Print the data below line for line, keeping every word, number and symbol unchanged.

EXERCISE DATA
-------

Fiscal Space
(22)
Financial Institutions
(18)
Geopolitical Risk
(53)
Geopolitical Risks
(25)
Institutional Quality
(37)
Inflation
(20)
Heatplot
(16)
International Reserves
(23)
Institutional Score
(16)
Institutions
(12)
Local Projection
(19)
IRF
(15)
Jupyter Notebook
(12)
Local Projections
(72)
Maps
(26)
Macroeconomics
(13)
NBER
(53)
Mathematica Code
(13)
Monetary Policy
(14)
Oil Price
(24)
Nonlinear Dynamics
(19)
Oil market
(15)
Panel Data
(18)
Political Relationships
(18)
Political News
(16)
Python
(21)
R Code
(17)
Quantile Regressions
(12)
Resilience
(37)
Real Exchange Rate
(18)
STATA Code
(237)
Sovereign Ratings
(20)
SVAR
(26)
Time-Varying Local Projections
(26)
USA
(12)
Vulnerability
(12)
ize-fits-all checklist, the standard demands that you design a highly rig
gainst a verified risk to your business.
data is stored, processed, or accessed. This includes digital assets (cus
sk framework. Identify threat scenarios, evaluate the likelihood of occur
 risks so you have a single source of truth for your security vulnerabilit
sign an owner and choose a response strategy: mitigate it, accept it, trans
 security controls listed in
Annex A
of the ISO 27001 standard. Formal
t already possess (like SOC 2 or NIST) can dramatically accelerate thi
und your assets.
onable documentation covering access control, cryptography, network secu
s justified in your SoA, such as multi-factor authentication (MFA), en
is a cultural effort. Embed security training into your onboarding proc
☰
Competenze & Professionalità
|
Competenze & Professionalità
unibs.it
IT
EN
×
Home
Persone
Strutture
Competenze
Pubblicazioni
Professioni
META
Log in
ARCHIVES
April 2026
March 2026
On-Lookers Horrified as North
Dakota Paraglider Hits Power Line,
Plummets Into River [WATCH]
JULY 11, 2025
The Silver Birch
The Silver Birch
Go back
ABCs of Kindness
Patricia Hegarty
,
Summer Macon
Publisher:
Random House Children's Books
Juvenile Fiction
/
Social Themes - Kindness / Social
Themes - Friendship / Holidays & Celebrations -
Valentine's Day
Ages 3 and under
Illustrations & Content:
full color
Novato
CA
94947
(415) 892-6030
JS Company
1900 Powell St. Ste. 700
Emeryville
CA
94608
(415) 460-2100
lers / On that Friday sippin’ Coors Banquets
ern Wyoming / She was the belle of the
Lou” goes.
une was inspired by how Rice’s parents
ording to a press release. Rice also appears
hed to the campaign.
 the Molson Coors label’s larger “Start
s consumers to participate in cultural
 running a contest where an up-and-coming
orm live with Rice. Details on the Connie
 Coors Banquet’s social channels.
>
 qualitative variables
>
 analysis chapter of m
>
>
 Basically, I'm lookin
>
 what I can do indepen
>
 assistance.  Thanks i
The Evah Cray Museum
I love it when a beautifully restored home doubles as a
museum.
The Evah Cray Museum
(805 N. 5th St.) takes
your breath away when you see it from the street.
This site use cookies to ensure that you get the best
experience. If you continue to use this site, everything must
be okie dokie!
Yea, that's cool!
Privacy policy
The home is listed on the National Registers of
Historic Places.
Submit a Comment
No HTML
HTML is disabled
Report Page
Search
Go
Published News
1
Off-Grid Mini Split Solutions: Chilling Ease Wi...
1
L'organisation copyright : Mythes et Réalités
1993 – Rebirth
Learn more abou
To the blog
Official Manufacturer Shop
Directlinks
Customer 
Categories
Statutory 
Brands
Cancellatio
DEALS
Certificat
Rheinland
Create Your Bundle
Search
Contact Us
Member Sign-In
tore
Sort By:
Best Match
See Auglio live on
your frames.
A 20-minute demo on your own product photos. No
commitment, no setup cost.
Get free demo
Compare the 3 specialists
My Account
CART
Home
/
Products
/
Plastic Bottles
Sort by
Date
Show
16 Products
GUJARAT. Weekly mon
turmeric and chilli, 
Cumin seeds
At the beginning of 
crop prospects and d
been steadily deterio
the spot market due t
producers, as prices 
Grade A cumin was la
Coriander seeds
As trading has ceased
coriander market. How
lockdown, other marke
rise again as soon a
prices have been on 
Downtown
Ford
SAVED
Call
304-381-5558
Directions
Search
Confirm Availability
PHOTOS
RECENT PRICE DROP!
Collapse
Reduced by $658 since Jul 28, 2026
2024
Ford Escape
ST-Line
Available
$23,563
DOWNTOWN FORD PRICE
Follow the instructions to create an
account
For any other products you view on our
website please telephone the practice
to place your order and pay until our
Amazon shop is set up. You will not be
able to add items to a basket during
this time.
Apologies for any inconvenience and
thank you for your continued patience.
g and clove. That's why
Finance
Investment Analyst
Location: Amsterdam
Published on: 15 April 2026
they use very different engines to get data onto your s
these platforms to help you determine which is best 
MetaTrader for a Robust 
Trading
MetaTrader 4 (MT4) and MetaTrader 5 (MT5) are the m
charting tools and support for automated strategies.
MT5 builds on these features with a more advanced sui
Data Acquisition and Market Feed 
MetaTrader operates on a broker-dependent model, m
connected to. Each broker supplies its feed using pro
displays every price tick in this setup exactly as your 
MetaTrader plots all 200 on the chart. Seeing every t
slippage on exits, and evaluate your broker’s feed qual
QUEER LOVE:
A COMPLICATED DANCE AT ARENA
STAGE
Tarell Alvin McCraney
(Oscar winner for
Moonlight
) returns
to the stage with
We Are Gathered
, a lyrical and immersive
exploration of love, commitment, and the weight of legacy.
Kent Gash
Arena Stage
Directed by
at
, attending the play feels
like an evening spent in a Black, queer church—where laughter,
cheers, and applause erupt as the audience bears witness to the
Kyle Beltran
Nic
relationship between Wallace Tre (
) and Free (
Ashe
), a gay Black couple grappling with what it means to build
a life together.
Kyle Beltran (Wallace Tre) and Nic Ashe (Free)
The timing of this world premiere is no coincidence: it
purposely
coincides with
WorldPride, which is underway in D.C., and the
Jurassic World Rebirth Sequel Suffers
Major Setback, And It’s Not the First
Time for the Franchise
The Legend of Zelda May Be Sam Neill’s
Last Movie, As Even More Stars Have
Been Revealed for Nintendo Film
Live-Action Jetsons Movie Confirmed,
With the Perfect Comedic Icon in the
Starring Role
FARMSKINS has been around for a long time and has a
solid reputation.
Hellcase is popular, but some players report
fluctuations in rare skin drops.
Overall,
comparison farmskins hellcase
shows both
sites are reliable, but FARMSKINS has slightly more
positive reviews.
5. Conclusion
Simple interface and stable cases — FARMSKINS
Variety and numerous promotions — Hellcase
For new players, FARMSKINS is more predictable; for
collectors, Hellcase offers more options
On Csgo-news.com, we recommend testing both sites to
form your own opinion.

-------

SOLVED PROBLEM
Fiscal Space
(22)
Financial Institutions
(18)
Geopolitical Risk
(53)
Geopolitical Risks
(25)
Institutional Quality
(37)
Inflation
(20)
Heatplot
(16)
International Reserves
(23)
Institutional Score
(16)
Institutions
(12)
Local Projection
(19)
IRF
(15)
Jupyter Notebook
(12)
Local Projections
(72)
Maps
(26)
Macroeconomics
(13)
NBER
(53)
Mathematica Code
(13)
Monetary Policy
(14)
Oil Price
(24)
Nonlinear Dynamics
(19)
Oil market
(15)
Panel Data
(18)
Political Relationships
(18)
Political News
(16)
Python
(21)
R Code
(17)
Quantile Regressions
(12)
Resilience
(37)
Real Exchange Rate
(18)
STATA Code
(237)
Sovereign Ratings
(20)
SVAR
(26)
Time-Varying Local Projections
(26)
USA
(12)
Vulnerability
(12)
ize-fits-all checklist, the standard demands that you design a highly rig
gainst a verified risk to your business.
data is stored, processed, or accessed. This includes digital assets (cus
sk framework. Identify threat scenarios, evaluate the likelihood of occur
 risks so you have a single source of truth for your security vulnerabilit
sign an owner and choose a response strategy: mitigate it, accept it, trans
 security controls listed in
Annex A
of the ISO 27001 standard. Formal
t already possess (like SOC 2 or NIST) can dramatically accelerate thi
und your assets.
onable documentation covering access control, cryptography, network secu
s justified in your SoA, such as multi-factor authentication (MFA), en
is a cultural effort. Embed security training into your onboarding proc
☰
Competenze & Professionalità
|
Competenze & Professionalità
unibs.it
IT
EN
×
Home
Persone
Strutture
Competenze
Pubblicazioni
Professioni
META
Log in
ARCHIVES
April 2026
March 2026
On-Lookers Horrified as North
Dakota Paraglider Hits Power Line,
Plummets Into River [WATCH]
JULY 11, 2025
The Silver Birch
The Silver Birch
Go back
ABCs of Kindness
Patricia Hegarty
,
Summer Macon
Publisher:
Random House Children's Books
Juvenile Fiction
/
Social Themes - Kindness / Social
Themes - Friendship / Holidays & Celebrations -
Valentine's Day
Ages 3 and under
Illustrations & Content:
full color
Novato
CA
94947
(415) 892-6030
JS Company
1900 Powell St. Ste. 700
Emeryville
CA
94608
(415) 460-2100
lers / On that Friday sippin’ Coors Banquets
ern Wyoming / She was the belle of the
Lou” goes.
une was inspired by how Rice’s parents
ording to a press release. Rice also appears
hed to the campaign.
 the Molson Coors label’s larger “Start
s consumers to participate in cultural
 running a contest where an up-and-coming
orm live with Rice. Details on the Connie
 Coors Banquet’s social channels.
>
 qualitative variables
>
 analysis chapter of m
>
>
 Basically, I'm lookin
>
 what I can do indepen
>
 assistance.  Thanks i
The Evah Cray Museum
I love it when a beautifully restored home doubles as a
museum.
The Evah Cray Museum
(805 N. 5th St.) takes
your breath away when you see it from the street.
This site use cookies to ensure that you get the best
experience. If you continue to use this site, everything must
be okie dokie!
Yea, that's cool!
Privacy policy
The home is listed on the National Registers of
Historic Places.
Submit a Comment
No HTML
HTML is disabled
Report Page
Search
Go
Published News
1
Off-Grid Mini Split Solutions: Chilling Ease Wi...
1
L'organisation copyright : Mythes et Réalités
1993 – Rebirth
Learn more abou
To the blog
Official Manufacturer Shop
Directlinks
Customer 
Categories
Statutory 
Brands
Cancellatio
DEALS
Certificat
Rheinland
Create Your Bundle
Search
Contact Us
Member Sign-In
tore
Sort By:
Best Match
See Auglio live on
your frames.
A 20-minute demo on your own product photos. No
commitment, no setup cost.
Get free demo
Compare the 3 specialists
My Account
CART
Home
/
Products
/
Plastic Bottles
Sort by
Date
Show
16 Products
GUJARAT. Weekly mon
turmeric and chilli, 
Cumin seeds
At the beginning of 
crop prospects and d
been steadily deterio
the spot market due t
producers, as prices 
Grade A cumin was la
Coriander seeds
As trading has ceased
coriander market. How
lockdown, other marke
rise again as soon a
prices have been on 
Downtown
Ford
SAVED
Call
304-381-5558
Directions
Search
Confirm Availability
PHOTOS
RECENT PRICE DROP!
Collapse
Reduced by $658 since Jul 28, 2026
2024
Ford Escape
ST-Line
Available
$23,563
DOWNTOWN FORD PRICE
Follow the instructions to create an
account
For any other products you view on our
website please telephone the practice
to place your order and pay until our
Amazon shop is set up. You will not be
able to add items to a basket during
this time.
Apologies for any inconvenience and
thank you for your continued patience.
g and clove. That's why
Finance
Investment Analyst
Location: Amsterdam
Published on: 15 April 2026
they use very different engines to get data onto your s
these platforms to help you determine which is best 
MetaTrader for a Robust 
Trading
MetaTrader 4 (MT4) and MetaTrader 5 (MT5) are the m
charting tools and support for automated strategies.
MT5 builds on these features with a more advanced sui
Data Acquisition and Market Feed 
MetaTrader operates on a broker-dependent model, m
connected to. Each broker supplies its feed using pro
displays every price tick in this setup exactly as your 
MetaTrader plots all 200 on the chart. Seeing every t
slippage on exits, and evaluate your broker’s feed qual
QUEER LOVE:
A COMPLICATED DANCE AT ARENA
STAGE
Tarell Alvin McCraney
(Oscar winner for
Moonlight
) returns
to the stage with
We Are Gathered
, a lyrical and immersive
exploration of love, commitment, and the weight of legacy.
Kent Gash
Arena Stage
Directed by
at
, attending the play feels
like an evening spent in a Black, queer church—where laughter,
cheers, and applause erupt as the audience bears witness to the
Kyle Beltran
Nic
relationship between Wallace Tre (
) and Free (
Ashe
), a gay Black couple grappling with what it means to build
a life together.
Kyle Beltran (Wallace Tre) and Nic Ashe (Free)
The timing of this world premiere is no coincidence: it
purposely
coincides with
WorldPride, which is underway in D.C., and the
Jurassic World Rebirth Sequel Suffers
Major Setback, And It’s Not the First
Time for the Franchise
The Legend of Zelda May Be Sam Neill’s
Last Movie, As Even More Stars Have
Been Revealed for Nintendo Film
Live-Action Jetsons Movie Confirmed,
With the Perfect Comedic Icon in the
Starring Role
FARMSKINS has been around for a long time and has a
solid reputation.
Hellcase is popular, but some players report
fluctuations in rare skin drops.
Overall,
comparison farmskins hellcase
shows both
sites are reliable, but FARMSKINS has slightly more
positive reviews.
5. Conclusion
Simple interface and stable cases — FARMSKINS
Variety and numerous promotions — Hellcase
For new players, FARMSKINS is more predictable; for
collectors, Hellcase offers more options
On Csgo-news.com, we recommend testing both sites to
form your own opinion.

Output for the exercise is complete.